Dün sonuçlanan olağan TCMB Para Politikası Kurulu (PPK) toplantısında, piyasa beklentisine paralel olarak faiz oranları sabit tutuldu. Karar ardından yayımlanan politika metnini birkaç kez okusak da, güncel piyasa dinamiklerine cevap vermekte yetersiz hatta ileriye dönük elle tutulur bir rehberlik de sunamadığını gördük.
TCMB kararından bağımsız bir şekilde, kur korumalı mevduat şemsiyesi altına girecek kurumlara, döviz bozmaları durumunda vergi istisnası getiren yasanın Meclis’te kabul edilmesi, kısa vadede TL açısından olumlu olacağını düşünüyoruz. Bu bağlamda, küresel arena son günlerde adeta yangı yerine dönse de, TL’nin altını çizerek kısa vadede bir miktar da olsa olumlu ayrışabileceği yönünde görüşümüzün arkasında durmaya devam ediyoruz. Lakin orta/uzun vadede, olumlu bir tonumuz olmadığının da belirtmek gerekiyor. Manşet enflasyonun gözle görülür bir şekilde %50 hatta üreticiye yansıyan enflasyonun koşar adım %100 gittiği bir ekosistemde, TCMB’nin politika faizini %14’te tutması ve düşürmemesinin bir anlamı olmadığının da pek âlâ farkındayız.
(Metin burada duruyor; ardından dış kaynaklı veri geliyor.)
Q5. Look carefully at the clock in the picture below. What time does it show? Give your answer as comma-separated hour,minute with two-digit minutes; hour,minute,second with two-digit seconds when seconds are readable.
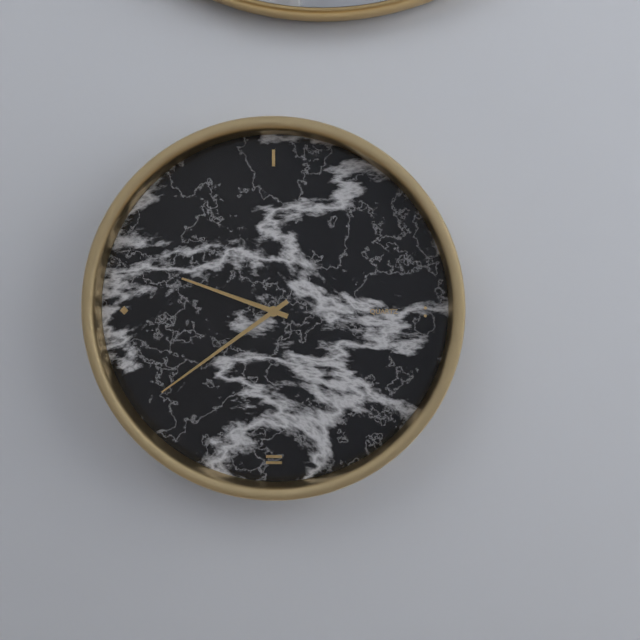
9,39
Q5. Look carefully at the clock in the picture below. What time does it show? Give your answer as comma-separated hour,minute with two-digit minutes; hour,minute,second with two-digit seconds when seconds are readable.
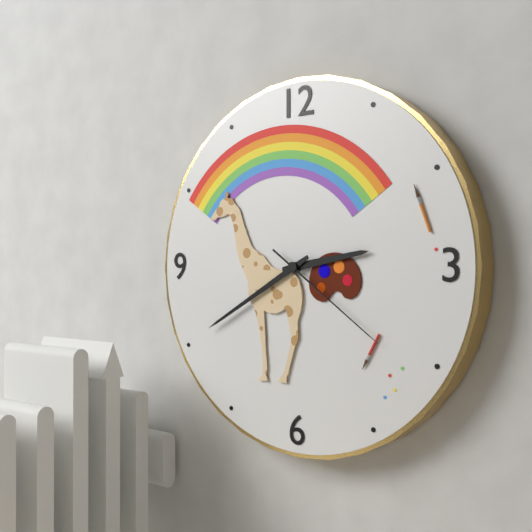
2,40,21
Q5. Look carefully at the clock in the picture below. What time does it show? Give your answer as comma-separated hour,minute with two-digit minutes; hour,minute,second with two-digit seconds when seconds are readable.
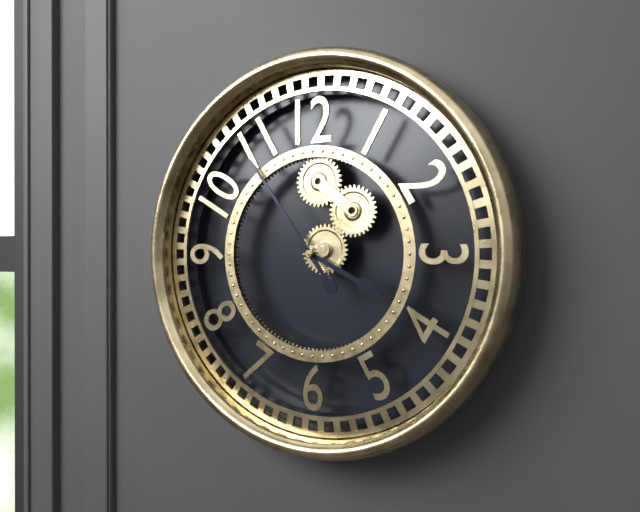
3,54
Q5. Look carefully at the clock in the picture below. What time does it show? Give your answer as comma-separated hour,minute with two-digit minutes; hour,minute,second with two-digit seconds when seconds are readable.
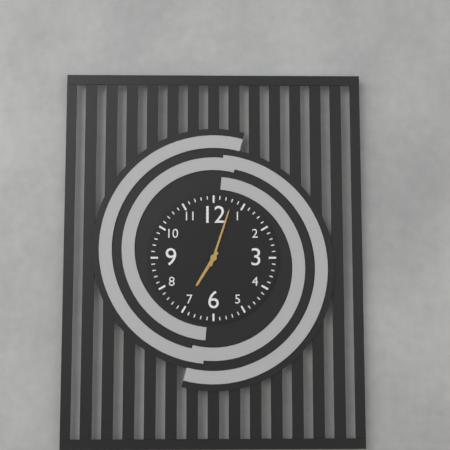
7,03
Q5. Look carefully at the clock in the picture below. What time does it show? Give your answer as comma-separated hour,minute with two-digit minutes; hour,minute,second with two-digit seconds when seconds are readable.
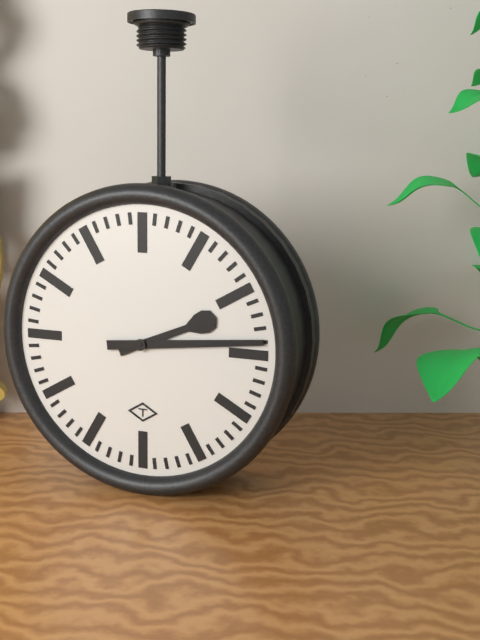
2,14
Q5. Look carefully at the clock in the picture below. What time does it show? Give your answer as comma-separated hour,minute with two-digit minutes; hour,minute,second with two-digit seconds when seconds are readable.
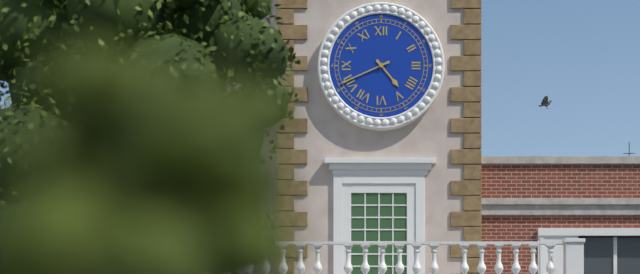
4,41
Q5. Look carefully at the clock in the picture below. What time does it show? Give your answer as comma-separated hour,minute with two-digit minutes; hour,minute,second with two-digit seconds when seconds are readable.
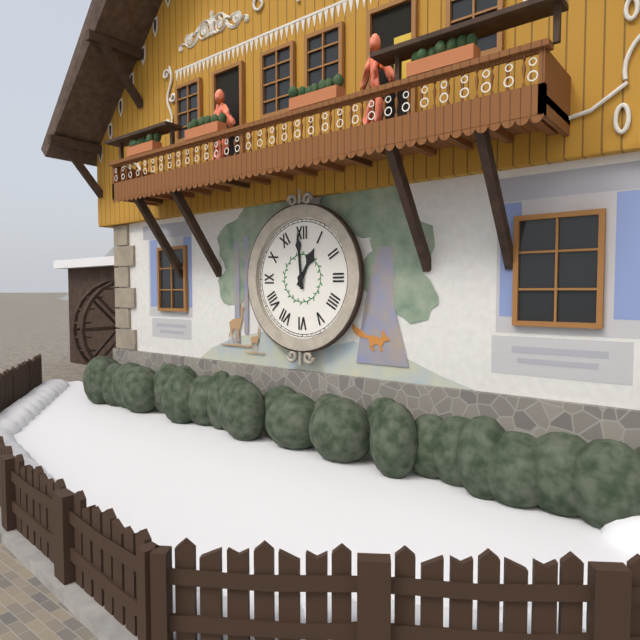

TL ile ilgili kısa vadeye yönelik görüşümüzü destekleyen bir veri de dün TCMB’nin haftalık para ve banka istatistiklerinden geldi. 14 Ocak ile biten haftada, parite ve fiyat etkisinden arındırılmış rakamlara göre gerçek kişilerin döviz mevduatları (DTH) bir önceki haftaya göre 0,8 milyar dolar, tüzel kişilerin ise 0,6 milyar dolar azaldı. Elbette, bu azalışın döviz satışı mı olduğunu anlamak için bilançonun TL tarafına bakınca orada da TL mevduatın ciddi miktarda arttığını görünce, döviz bozumu olduğu yönünde inancımız da kuvvetlendi.
Dün Bloomberg’in haberine göre, kamu bankalarında, sermaye yapılarını ve kredi kapasitelerini desteklemek için 51,5 milyar TL’lik sermaye artışına gidilmesine karar verildi. Hatırlarsanız, Hazine ve Maliye Bakanı Nebati de uzun zamandır gündemde olan kamu bankalarına sermaye enjeksiyonunun bu ay sonuna kadar tamamlanacağını söylemişti. Sermaye enjeksiyonu sonrası yaratılacak kredi genişlemesi büyümeye destek olacağına kesin gözüyle baksak da, madalyonun diğer tarafında enflasyon ve cari açığın yattığını da göz ardı etmemek gerekiyor. Bu bağlamda, dün TCMB politika metninde yer bulan cari işlemler dengesinin 2022 yılında fazla vereceğini ibaresine de katılmadığımızın altını çizmek gerekiyor. Yeni ekonomi programı dış ticaret açığının azalmak bir kenara artırırken, kamu bankalarının sermayelendirilmesi ve yaratılacak kredi genişlemesi enflasyon ve cari işlemler dengesinin ateşini daha da artıracağını düşünüyoruz.
Avrupa Birliği (AB) Rusya’ya Ukrayna’ya saldırması durumunda devasa ekonomik yaptırımlar uygulanacağı tehdidinde bulundu. ABD Dışişleri Bakanı Blinken, bugün Rusya Dışişleri Bakanı Lavrov ile görüşecek. ABD Başkanı Biden, Rusya Devlet Başkanı Putin için “Bence (Ukrayna’ya) girecek. Bir şey yapmak zorunda” demişti. Her ne kadar Rusya Ukrayna’ya bir saldırı planladığı iddialarını reddetse de, NATO’nun Ukrayna’yı birliğe dahil etmeyeceğine dair bir söz de istediği güvenlik taleplerinin karşılanmadığı sürece askeri bir adım atabileceğini ifade ediliyor. Rusya’nın NATO’nun genişlemesinden duyduğu haklı endişelere paralel müzakere masasında eli güçlü görünürken, devamlı yaptırımlar altında olması nedeniyle yeni bir yaptırım tehdidine de büyük oranda kulak asmayacağını düşünüyoruz.
Piyasaların gözü ABD-Rusya gerginliği ve bugün görüşecek Dışişleri Bakanları toplantısında olacak. Piyasa cephesinde ise ECB Başkanı Lagarde ile ABD Hazine Bakanı Yellen’in konuşmaları takip edilebilir. Türkiye cephesinde tüketici güveni; İngiltere’de ise perakende satışlar verisi önemli olacak. Herkese iyi bir haftasonu dilerim.